That time I Accidentally Reported a Fake Terror Incident

And didn't get fired...

Posted by  on September 29th 2020 07:37 pm

The year was 2007, And I just started as a junior/mid/lead developer at a small web development agency called Humankind.

I've mentioned Humankind a few times, but for a deeper dive into our first product, see My First Product Launches

My first task after being hired was to fix some bugs and SaaS-ify a product we were partners on called Citizen Notification Service (CNS). It was basically a platform for towns to send out email and SMS blasts to residents about events, or emergencies. The customer was typically a town's Office of Emergency Management.

Our partner, who was a Chief of Police in a Dallas, Texas, suburb, also ran another service called CrimeWeb. CrimeWeb was a similar concept to CNS, but here the customers were police, and journalists. Basically you could sign up for CrimeWeb as a police force and disseminate crime information to journalists. The product was genius. Collect money on both ends.

After a few weeks on the job, I had fixed most of the bugs, and SaaS-ified the CNS product as best as I could with its current code-base (we would rewrite this later), and my next task was to add video upload to CrimeWeb.

Out of my depths

I'm almost never one to back down from a challenge, but CrimeWeb was written in classic ASP/VBscript, and I was an ASP.Net/C# developer, so I told the owner I wasn't completely sure if I could make this work, but he told me to try anyway, and if I couldn't get the ASP to work, maybe try to add an ASP.Net site to the classic ASP through IIS.

First step though, was to get the site working on my local environment. I grabbed the code off the server, and set it up on my local IIS. I grabbed a database backup from the server and restored it on my local SQL Server. I pointed my IIS to the code, and changed the config file, and like magic, it all worked. I was browsing around CrimeWeb.

Dressed to impress

That night after dinner, I wanted to impress my new boss, so I changed into something a little more comfortable, and continued working on the site.

I added the video upload service so that after you added a crime, the UUID was passed to the ASP.Net site, and you uploaded a video, and once it was uploaded to YouTube, the YouTube link was saved back on the crime's database record.

All that was left was to test it.

So I logged into my super administrator account, and created a new crime that was going to be limited to my local town of only 30,000 people. The title of the crime was something along the lines of "Suspected Terrorist Attack at First National Bank of Alvin. Alligators are reported fine."

The bank had Alligators... in the bank... Locally the bank was known as Alligator Bank, and the story us kids all heard is the alligators kept your money safe at night. My first bank account was there. My first 3 digits of wealth were accumulated there. And after 10 years of saving a quarter here and there, my first $100 withdraw was at their counter, in singles.

The application errored when saving the crime, and it was too late for me to investigate further.

So, I went to bed.

At around 2 in the morning, I woke up to my phone ringing. I answered, and it was my boss.

He had just spent the last hour on the phone with our partner, and he had just spent the last 2 hours answering phone calls from journalists and city officials from my town... who were apparently customers... who saw my crime posting. I felt sick. I said, there is no way for that to have happened, I edited the config, it is pointing to my local database, my browser says local host.

And then I learned about reverse proxying. It was a term I had never come across, in my many many years (2) of web development.

Apparently hidden away (on the main include file, at the very top), there was code that compared your HTTP_HOST variable to "www1" through "www10" and if it wasn't any of them, it would do a reverse proxy to a random "www1-10".

So while I had configured my site to use my local database server, and I was hosting it on my local IIS, I didn't understand the code well enough to know I wasn't on my local host.

I should have been fired

I apologized profusely to my boss, and asked him if I could at least come and get my things from the office in the morning. I didn't have much, but I had a couple of desk ornaments I had accumulated over the month and a half I had been working there.

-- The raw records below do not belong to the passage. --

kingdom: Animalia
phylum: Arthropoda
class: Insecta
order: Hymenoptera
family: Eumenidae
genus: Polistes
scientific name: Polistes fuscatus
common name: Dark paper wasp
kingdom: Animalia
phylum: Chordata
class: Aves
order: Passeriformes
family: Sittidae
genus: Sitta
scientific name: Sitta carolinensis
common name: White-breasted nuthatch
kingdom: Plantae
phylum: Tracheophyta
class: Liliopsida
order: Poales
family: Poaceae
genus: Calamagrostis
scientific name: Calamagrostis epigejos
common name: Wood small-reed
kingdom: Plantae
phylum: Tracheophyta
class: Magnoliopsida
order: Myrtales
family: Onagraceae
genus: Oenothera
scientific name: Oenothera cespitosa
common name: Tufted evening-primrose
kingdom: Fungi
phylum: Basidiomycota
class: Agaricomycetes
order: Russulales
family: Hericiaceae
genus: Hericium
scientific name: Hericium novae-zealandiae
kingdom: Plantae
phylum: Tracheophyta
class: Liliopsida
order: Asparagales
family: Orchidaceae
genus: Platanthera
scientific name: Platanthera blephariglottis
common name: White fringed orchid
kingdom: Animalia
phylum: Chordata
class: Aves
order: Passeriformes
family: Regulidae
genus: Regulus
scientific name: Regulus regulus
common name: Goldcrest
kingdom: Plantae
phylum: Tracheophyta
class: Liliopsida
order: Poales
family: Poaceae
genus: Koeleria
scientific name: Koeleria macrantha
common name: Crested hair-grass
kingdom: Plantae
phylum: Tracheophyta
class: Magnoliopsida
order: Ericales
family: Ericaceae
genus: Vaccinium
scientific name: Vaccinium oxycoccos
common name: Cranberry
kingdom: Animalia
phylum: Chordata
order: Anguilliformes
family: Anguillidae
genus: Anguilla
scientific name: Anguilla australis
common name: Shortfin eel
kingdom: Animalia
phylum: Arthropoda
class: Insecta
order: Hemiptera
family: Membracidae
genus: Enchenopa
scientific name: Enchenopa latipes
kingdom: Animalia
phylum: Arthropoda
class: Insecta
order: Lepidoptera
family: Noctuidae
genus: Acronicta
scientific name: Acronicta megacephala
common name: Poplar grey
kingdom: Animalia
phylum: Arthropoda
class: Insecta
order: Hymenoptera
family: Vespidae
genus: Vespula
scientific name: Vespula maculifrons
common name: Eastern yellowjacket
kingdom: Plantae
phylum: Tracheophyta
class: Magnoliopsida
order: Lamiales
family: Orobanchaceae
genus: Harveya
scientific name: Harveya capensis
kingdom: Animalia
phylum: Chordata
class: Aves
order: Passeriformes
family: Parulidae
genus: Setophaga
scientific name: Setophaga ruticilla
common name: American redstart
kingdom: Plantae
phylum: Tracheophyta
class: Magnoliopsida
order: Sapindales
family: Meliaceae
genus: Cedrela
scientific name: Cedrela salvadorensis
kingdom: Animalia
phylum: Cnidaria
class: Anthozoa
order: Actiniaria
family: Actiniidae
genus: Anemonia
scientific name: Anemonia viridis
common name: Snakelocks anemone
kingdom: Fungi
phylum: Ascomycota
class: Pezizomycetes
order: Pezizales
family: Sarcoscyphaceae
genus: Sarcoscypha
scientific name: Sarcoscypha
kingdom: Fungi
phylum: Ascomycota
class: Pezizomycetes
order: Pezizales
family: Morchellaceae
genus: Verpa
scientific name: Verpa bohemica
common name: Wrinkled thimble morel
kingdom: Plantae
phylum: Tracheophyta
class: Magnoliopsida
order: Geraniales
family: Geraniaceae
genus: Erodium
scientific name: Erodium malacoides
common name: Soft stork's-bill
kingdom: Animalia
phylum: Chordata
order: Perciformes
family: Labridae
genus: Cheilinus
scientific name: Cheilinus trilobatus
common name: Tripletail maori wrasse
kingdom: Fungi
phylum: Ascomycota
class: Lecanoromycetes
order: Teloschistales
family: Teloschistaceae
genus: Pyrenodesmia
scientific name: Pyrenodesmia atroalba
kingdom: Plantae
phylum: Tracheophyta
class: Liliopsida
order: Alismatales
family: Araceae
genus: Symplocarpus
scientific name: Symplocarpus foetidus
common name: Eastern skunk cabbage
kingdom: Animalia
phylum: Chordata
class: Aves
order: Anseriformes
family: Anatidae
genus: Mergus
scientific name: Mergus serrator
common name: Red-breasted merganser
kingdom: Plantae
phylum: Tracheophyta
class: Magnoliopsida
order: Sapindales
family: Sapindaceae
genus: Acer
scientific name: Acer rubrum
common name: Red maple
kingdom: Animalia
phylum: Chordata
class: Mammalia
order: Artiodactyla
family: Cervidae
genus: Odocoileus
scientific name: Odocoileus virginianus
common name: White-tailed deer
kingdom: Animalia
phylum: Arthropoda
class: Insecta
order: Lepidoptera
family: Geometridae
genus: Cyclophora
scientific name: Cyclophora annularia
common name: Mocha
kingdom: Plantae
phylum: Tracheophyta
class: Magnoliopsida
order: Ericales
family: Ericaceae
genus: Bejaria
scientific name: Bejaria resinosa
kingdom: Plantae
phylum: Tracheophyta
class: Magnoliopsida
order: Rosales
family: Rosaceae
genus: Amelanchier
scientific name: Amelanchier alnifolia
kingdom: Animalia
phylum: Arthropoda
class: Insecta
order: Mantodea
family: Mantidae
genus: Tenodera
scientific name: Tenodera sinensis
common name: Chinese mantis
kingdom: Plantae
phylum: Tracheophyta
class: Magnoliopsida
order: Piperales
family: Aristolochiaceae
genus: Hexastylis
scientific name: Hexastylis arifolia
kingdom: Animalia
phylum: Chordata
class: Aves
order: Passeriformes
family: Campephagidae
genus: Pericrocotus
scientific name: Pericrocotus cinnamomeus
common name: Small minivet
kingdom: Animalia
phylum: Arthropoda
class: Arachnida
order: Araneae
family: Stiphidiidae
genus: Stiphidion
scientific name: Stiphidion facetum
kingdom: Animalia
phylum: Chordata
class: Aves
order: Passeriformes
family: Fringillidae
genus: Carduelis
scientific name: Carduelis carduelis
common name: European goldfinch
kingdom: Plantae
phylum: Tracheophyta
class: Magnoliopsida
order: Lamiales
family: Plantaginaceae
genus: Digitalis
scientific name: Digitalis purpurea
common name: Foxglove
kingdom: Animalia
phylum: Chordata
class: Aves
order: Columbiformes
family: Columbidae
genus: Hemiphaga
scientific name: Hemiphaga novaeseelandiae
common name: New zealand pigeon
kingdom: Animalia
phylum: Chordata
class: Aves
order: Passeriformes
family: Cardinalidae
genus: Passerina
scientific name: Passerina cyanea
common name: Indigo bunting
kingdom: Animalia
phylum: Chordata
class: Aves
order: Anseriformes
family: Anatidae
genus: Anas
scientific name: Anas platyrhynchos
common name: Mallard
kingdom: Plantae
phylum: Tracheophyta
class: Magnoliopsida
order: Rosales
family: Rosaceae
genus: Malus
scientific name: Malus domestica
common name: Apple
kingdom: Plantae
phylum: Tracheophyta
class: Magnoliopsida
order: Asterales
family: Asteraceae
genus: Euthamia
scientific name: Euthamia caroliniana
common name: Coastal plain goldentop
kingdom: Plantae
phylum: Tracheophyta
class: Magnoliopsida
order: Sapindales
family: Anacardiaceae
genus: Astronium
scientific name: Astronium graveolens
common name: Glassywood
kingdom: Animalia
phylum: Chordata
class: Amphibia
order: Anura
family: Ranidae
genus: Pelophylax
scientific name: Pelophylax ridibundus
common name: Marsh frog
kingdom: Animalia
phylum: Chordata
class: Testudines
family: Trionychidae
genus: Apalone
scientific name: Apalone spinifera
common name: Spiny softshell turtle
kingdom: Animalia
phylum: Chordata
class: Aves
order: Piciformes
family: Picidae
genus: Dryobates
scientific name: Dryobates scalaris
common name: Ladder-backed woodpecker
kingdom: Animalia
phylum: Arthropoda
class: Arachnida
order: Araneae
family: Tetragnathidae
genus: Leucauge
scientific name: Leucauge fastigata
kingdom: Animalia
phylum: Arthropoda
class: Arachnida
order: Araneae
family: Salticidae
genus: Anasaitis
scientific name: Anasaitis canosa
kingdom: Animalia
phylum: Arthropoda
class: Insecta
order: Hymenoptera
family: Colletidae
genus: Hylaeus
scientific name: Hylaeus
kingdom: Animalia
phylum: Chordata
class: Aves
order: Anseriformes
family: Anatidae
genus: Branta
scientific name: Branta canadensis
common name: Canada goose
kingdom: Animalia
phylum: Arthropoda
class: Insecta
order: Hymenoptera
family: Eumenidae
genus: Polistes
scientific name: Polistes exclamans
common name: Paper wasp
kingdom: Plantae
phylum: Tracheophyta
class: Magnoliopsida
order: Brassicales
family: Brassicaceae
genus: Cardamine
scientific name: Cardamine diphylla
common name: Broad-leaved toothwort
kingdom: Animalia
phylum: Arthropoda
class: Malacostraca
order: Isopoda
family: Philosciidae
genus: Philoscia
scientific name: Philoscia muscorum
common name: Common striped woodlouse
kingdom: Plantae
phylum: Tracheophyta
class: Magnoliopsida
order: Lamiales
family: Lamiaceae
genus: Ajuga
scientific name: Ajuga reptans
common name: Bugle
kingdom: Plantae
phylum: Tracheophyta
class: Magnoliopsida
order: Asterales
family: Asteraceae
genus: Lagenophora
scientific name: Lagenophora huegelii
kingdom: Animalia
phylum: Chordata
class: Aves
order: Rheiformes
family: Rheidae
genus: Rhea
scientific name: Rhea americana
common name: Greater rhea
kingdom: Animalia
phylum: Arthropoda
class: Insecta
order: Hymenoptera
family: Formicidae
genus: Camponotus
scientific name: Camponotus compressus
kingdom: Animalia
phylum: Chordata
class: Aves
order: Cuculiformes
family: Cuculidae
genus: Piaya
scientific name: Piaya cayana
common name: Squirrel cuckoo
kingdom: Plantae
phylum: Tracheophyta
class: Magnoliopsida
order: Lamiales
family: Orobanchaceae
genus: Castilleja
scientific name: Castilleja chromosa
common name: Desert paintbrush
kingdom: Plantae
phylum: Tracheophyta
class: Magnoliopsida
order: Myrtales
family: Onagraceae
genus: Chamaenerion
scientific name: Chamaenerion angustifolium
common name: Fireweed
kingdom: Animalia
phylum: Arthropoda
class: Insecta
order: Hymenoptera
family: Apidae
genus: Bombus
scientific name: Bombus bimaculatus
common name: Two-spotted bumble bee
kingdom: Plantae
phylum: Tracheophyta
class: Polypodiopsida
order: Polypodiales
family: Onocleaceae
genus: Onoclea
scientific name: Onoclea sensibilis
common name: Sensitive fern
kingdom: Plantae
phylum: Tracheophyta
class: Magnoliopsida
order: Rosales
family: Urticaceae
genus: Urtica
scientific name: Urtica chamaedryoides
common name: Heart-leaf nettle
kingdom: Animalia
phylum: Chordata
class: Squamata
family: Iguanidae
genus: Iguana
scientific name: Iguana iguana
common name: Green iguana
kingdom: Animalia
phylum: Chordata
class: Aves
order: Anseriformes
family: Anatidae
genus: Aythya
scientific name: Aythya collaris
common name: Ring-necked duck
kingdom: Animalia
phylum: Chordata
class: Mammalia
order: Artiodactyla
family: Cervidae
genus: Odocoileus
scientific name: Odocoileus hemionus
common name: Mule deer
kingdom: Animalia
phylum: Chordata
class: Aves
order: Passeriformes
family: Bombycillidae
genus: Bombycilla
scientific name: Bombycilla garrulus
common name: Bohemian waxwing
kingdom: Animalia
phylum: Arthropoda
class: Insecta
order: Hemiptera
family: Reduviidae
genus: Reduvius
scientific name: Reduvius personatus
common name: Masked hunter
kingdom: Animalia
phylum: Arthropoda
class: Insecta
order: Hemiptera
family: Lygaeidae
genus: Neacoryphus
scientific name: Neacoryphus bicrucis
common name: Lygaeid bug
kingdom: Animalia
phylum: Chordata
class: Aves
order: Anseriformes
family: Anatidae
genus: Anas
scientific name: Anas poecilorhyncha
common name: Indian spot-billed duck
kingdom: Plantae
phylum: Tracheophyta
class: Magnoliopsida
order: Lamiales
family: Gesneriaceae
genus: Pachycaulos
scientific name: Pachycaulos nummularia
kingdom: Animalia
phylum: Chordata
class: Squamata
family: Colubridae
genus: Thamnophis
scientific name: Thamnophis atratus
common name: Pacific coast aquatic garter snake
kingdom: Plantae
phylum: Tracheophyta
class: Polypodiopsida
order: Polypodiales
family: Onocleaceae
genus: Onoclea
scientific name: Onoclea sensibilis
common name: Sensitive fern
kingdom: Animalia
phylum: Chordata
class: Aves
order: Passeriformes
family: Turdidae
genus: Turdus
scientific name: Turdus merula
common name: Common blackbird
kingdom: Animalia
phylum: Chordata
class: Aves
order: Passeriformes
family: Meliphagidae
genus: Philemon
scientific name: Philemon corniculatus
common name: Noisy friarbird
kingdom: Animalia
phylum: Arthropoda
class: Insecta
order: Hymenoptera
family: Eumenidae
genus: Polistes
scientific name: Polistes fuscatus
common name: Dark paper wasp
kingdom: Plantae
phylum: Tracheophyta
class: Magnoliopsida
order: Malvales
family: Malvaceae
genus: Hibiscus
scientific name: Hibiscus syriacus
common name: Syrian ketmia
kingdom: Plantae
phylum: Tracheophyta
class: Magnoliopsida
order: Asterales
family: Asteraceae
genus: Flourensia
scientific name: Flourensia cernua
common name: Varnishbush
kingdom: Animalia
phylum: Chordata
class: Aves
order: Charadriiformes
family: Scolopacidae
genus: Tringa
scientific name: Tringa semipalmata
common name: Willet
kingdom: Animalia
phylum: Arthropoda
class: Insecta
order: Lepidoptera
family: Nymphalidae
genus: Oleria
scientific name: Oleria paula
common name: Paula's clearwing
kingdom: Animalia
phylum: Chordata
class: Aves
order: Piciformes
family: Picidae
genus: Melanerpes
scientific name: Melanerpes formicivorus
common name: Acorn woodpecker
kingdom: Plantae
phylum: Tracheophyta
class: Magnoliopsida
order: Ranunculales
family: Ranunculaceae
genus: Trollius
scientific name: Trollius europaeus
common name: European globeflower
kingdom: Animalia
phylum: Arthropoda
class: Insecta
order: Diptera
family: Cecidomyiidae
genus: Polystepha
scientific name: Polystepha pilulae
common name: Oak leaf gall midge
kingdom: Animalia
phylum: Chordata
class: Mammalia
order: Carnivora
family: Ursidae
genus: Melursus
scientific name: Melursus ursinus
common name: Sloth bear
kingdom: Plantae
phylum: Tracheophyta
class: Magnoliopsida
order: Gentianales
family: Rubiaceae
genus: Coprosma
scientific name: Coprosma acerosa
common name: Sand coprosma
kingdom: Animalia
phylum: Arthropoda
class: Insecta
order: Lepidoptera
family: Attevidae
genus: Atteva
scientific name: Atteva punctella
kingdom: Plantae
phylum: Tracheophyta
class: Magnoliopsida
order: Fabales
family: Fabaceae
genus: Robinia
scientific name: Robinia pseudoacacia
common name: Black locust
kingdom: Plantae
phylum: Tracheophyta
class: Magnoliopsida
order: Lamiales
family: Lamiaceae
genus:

He asked what I meant. I said that I assumed I was fired, but he said he couldn't answer that yet, as he wasn't sure what the fall out would be with our customers or our partner. I asked him if there was anything I could do. To which he replied the obvious.

I could call our partner and apologize for my colossal fuck up

I steeled myself for the worst phone call I had ever had to make... for no reason. Bob was probably the kindest and most gentle person I'd ever met. He basically chalked it up to a learning experience, told me everyone fucks up. He even gave me a great pro-tip.

When you are testing, you shouldn't report an act of terror.

Words to live by.

I wasn't fired

In fact, I stayed at Humankind for 8 very long and mostly fun years.

Through the ups and downs of the economy.

Through the ups and downs in clients.

And eventually firing all of our clients (or really not taking new ones), and working on our own products.

It was a great place to learn, and grow, and discover who I was and who I could become.